The author' motive for writing the dSA and compiling the Scottish Poppleton remain unknown, although he probably can be seen in the tradition of Geoffrey of Monmouth.In the past, the dSA was regarded as an anachronism, and hence as a window on the Gaelic or Pictish past. It has frequently been used as a source for the so-called "seven ancient Kingdoms of Pictland". It was thought that, for instance, the first list represented the ninth century when Argyll was in Pictland, while the second list represented the period before that, before Argyll was taken, and before Caithness was lost.

However, this conception of the document has been discredited in recent years. Firstly by Isabel Henderson, and more recently by the Glasgow-based medievalist Dauvit Broun. Most likely, the document has little if nothing at all to do with the Picts.

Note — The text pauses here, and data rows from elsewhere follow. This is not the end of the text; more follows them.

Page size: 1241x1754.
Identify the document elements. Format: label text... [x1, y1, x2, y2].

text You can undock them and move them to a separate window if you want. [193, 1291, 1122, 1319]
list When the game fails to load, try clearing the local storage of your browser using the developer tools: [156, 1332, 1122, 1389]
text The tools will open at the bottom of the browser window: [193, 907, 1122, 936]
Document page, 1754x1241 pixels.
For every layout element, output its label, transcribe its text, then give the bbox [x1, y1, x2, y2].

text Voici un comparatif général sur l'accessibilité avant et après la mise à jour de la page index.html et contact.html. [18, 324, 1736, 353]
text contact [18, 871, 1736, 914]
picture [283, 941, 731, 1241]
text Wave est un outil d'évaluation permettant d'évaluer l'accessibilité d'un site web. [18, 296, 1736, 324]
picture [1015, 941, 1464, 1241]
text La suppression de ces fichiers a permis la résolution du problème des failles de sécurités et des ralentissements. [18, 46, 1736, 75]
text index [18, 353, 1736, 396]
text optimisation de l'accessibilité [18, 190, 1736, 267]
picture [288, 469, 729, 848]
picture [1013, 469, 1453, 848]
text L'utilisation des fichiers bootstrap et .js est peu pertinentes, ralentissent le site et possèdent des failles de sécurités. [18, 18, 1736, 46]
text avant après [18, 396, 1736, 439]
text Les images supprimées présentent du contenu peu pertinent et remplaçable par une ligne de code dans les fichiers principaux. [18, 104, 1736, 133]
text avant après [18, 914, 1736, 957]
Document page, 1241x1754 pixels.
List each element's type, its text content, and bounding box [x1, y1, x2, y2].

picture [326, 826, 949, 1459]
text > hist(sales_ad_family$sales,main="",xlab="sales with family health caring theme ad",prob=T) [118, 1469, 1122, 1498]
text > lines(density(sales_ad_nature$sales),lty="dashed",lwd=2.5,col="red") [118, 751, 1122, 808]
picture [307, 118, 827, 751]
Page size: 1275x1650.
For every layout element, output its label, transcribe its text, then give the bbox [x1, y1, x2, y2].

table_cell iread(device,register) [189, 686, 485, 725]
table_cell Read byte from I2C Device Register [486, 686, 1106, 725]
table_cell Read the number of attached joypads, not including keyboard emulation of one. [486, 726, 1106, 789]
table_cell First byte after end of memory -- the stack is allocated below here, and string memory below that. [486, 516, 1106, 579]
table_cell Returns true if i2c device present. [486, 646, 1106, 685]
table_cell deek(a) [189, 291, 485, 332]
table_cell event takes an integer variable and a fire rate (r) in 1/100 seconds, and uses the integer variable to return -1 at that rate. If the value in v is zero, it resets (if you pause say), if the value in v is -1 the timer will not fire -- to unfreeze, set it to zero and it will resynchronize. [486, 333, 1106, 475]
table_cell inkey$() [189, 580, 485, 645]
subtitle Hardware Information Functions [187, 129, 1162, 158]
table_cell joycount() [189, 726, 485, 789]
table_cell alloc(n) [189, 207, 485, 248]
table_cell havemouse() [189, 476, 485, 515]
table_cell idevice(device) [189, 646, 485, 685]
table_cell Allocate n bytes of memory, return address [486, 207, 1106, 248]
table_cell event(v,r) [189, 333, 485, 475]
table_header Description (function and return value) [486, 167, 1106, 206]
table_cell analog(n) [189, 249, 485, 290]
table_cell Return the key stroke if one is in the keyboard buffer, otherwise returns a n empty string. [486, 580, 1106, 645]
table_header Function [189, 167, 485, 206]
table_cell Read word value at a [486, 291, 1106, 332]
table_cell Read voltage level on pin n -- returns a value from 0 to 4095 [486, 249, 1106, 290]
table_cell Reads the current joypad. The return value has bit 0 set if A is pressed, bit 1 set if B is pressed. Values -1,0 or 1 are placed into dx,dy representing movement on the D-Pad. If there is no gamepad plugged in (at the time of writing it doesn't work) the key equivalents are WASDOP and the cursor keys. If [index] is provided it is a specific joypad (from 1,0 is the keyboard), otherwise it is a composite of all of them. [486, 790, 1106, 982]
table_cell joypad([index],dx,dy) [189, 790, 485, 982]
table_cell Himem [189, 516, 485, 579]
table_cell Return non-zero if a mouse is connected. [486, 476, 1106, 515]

The document in fact makes perfect sense in the early thirteenth century, and much of his information can actually be traced to the other Scottish documents in the Poppleton MS. For instance, the names of seven sons of Cruithne (=Albanactus?) are given in the Pictish kinglist that follows one document after the dSA. (There is another source for the seven kingdoms myth, in a Gaelic quatrain contained in versions of the Lebor Bretnach). Pictland likely had no such structure, and if it did, it was unknown to the author of dSA, except perhaps through Bishop Andreas.

Other matters of interest are the man-simile, the linguistic discussions, and the light the document sheds on the relationship between the Gaelic language (Scottica) and Scottish national identity. On matters such as these, the dSA is in fact a wonderfully useful historical document. David Howlett has recently put a case forward that the structure of the text is based on a biblical paradigm.